Second, because the wording of and the function of the motion that made it to the floor of Synod 2022 was not how the HSR dealt with the confessional status question, it could be argued—or again it is worth examining—that this significant matter had not been before the churches for prior consideration. Thus, pausing for a year for further dialogue on the precise action Synod 2022 took could have been warranted.
Third, the original 2016 synodical mandate for the HSR study committee asked the committee to make recommendations on these confessional status questions for future synods to consider. The thinking seemed to be that this is a significant enough matter that the denomination and its synod had best not rush into it. It may be true that no synod is bound by the original mandate of any study committee but more deliberation on this (given that this had been the mandate) could have taken place and could yet take place this year.
In any event, I briefly pointed out these points on Facebook and was quickly informed I was wrong on all counts. Fair enough. We can disagree in any good dialogue or debate. But several people who responded to me as much as said that if I had agreed with the action in the first place, I would not care about the procedure that got the church there. There would be nothing to fret about proper procedures if people like me were happy with the outcome, which seems tantamount to saying that if the goal and eventual outcome are considered right, then even if rules got broken to get it done, it’s OK. That is as troubling as anything.
As it was, Synod 2022 was informed by the Church Order parliamentarian on two occasions that certain actions synod was contemplating against Neland Avenue CRC were improper and went beyond synod’s authority but the motions were passed anyway. And now this year there is an overture for Synod 2023 to take top-down action to dissolve an entire classis, which is also out of order on multiple levels and may even be illegal in that most classes, including Classis GR East, are legally incorporated entities that a synod cannot just dismantle. But will a violation of proper and due synodical procedures and the fundamentals of Reformed polity be taken into account?

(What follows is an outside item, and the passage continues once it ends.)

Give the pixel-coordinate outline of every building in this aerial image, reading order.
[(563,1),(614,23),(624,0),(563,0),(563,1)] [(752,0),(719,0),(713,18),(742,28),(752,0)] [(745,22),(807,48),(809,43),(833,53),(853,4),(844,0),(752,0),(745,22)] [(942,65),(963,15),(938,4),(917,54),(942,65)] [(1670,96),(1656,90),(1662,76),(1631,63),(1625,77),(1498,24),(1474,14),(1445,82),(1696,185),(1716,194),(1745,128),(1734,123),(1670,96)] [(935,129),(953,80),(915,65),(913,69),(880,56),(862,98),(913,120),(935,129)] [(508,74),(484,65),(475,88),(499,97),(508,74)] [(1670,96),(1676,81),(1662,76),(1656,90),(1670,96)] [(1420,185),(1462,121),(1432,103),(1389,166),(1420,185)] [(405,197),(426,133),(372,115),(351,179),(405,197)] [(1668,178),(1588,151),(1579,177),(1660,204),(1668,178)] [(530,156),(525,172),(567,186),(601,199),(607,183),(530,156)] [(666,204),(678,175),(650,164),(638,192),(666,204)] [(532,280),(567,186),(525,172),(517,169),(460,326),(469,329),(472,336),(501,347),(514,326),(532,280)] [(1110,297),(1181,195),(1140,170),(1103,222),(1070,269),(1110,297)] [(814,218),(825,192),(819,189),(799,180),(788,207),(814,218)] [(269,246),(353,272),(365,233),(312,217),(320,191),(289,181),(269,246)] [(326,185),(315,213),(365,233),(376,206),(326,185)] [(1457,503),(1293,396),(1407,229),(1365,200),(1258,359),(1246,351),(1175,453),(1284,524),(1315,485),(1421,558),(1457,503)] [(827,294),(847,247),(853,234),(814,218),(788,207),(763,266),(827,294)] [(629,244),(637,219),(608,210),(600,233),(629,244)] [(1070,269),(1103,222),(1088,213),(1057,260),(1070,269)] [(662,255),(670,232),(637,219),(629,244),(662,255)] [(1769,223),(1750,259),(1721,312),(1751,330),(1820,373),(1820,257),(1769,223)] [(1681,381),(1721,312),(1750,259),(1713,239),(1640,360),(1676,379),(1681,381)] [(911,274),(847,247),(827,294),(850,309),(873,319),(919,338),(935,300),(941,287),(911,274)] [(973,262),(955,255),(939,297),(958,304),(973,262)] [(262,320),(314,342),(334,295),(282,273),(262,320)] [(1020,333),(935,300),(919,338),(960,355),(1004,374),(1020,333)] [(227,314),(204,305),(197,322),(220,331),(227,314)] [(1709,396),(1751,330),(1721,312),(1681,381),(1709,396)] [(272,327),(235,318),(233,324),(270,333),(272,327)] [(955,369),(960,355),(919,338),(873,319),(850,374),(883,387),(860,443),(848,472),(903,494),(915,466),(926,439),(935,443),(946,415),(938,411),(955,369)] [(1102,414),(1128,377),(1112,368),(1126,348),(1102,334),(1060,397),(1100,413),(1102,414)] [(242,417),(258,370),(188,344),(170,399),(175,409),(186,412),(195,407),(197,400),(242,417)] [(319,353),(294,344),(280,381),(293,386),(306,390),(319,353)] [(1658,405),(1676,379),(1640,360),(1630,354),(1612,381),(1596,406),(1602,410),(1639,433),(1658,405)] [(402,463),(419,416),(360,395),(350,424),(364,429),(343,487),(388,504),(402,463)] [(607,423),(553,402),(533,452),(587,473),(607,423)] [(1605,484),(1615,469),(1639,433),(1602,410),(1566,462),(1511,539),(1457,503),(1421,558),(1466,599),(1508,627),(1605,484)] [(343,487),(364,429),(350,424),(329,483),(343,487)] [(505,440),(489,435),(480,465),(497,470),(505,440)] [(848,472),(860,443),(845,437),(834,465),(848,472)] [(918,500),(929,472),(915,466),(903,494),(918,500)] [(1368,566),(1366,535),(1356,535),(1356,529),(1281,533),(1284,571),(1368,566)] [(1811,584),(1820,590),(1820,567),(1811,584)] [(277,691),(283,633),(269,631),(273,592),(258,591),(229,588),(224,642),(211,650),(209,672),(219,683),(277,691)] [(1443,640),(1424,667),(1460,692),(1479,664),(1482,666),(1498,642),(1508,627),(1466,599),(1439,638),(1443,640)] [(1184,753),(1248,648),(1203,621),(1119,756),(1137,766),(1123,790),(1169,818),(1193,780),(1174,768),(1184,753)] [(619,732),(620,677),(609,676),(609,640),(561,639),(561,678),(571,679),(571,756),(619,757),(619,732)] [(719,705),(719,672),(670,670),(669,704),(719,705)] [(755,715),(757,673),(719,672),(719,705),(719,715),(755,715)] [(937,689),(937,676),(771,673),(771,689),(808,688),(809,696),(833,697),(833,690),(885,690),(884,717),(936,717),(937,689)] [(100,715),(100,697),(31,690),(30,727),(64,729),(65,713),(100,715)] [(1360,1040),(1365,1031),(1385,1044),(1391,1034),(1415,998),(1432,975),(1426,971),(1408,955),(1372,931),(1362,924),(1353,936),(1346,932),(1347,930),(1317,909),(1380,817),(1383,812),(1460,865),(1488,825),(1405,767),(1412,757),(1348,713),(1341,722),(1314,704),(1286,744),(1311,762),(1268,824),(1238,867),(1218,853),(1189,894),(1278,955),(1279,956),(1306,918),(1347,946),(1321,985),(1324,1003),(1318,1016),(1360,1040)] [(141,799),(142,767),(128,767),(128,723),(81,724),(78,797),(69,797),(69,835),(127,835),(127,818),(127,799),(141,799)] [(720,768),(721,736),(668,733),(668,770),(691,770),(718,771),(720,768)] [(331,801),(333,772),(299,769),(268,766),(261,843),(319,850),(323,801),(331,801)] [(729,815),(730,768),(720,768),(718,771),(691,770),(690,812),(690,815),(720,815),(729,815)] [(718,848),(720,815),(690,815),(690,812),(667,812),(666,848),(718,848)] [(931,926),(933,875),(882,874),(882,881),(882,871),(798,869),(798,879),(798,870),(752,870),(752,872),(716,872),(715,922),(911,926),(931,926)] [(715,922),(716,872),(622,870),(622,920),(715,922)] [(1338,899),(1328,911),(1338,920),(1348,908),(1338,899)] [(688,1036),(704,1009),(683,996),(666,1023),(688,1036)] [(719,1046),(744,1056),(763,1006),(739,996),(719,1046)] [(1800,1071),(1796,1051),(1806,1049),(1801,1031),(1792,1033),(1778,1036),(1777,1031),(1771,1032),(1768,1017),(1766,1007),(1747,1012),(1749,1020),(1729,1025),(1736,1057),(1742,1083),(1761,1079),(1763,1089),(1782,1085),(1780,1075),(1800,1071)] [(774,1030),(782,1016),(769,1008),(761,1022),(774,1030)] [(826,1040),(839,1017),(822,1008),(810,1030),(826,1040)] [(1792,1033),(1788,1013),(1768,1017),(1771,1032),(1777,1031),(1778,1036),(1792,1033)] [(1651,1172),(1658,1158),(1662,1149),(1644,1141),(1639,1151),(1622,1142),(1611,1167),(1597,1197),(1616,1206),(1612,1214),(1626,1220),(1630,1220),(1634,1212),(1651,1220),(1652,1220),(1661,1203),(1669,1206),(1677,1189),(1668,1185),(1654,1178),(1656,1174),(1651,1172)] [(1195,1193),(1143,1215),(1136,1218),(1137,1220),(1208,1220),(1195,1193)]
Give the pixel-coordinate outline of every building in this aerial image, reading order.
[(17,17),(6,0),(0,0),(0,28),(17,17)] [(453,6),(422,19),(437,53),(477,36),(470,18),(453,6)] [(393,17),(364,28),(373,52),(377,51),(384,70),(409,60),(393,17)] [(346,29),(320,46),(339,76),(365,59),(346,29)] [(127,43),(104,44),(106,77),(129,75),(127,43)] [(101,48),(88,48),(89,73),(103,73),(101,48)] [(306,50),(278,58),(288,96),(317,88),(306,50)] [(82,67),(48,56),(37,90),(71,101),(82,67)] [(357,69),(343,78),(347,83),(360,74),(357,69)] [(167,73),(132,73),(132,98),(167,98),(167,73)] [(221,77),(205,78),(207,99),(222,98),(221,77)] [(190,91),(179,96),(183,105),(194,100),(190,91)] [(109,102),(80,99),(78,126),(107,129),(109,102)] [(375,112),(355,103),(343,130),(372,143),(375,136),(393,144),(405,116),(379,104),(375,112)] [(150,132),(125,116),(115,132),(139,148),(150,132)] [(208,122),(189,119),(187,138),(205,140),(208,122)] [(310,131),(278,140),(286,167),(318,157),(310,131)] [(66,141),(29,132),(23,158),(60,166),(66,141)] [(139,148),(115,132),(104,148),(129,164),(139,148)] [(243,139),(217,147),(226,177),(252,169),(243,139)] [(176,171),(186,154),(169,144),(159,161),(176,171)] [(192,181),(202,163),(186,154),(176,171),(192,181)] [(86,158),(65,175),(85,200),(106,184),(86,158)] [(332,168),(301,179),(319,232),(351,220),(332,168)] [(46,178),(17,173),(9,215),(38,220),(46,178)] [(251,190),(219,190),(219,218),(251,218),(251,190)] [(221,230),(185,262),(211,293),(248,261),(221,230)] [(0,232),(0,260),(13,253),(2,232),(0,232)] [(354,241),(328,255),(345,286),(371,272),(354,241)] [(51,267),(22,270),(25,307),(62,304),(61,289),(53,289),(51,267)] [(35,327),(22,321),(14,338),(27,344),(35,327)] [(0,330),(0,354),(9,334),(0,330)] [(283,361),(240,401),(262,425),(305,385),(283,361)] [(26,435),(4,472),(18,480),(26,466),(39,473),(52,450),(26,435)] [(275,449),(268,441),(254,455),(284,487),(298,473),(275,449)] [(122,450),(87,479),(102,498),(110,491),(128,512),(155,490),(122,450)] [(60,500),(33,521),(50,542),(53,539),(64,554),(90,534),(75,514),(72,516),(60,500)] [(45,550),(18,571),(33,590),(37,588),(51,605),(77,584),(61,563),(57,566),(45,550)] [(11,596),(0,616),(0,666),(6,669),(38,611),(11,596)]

One of the individuals who responded to my Facebook comment—again, which focused solely on procedures—said flat out that he and I cannot remain in the same denomination together. He persisted in this even after I mentioned I am quite traditional on my biblical views of how God created sexuality in the beginning but we may part ways in figuring out how to deal pastorally with people we know and love. But he still said that no, we just cannot both be in the same denomination anymore. Time will tell if that is indeed the sad truth of it all and the “time” for discerning that may well be nigh.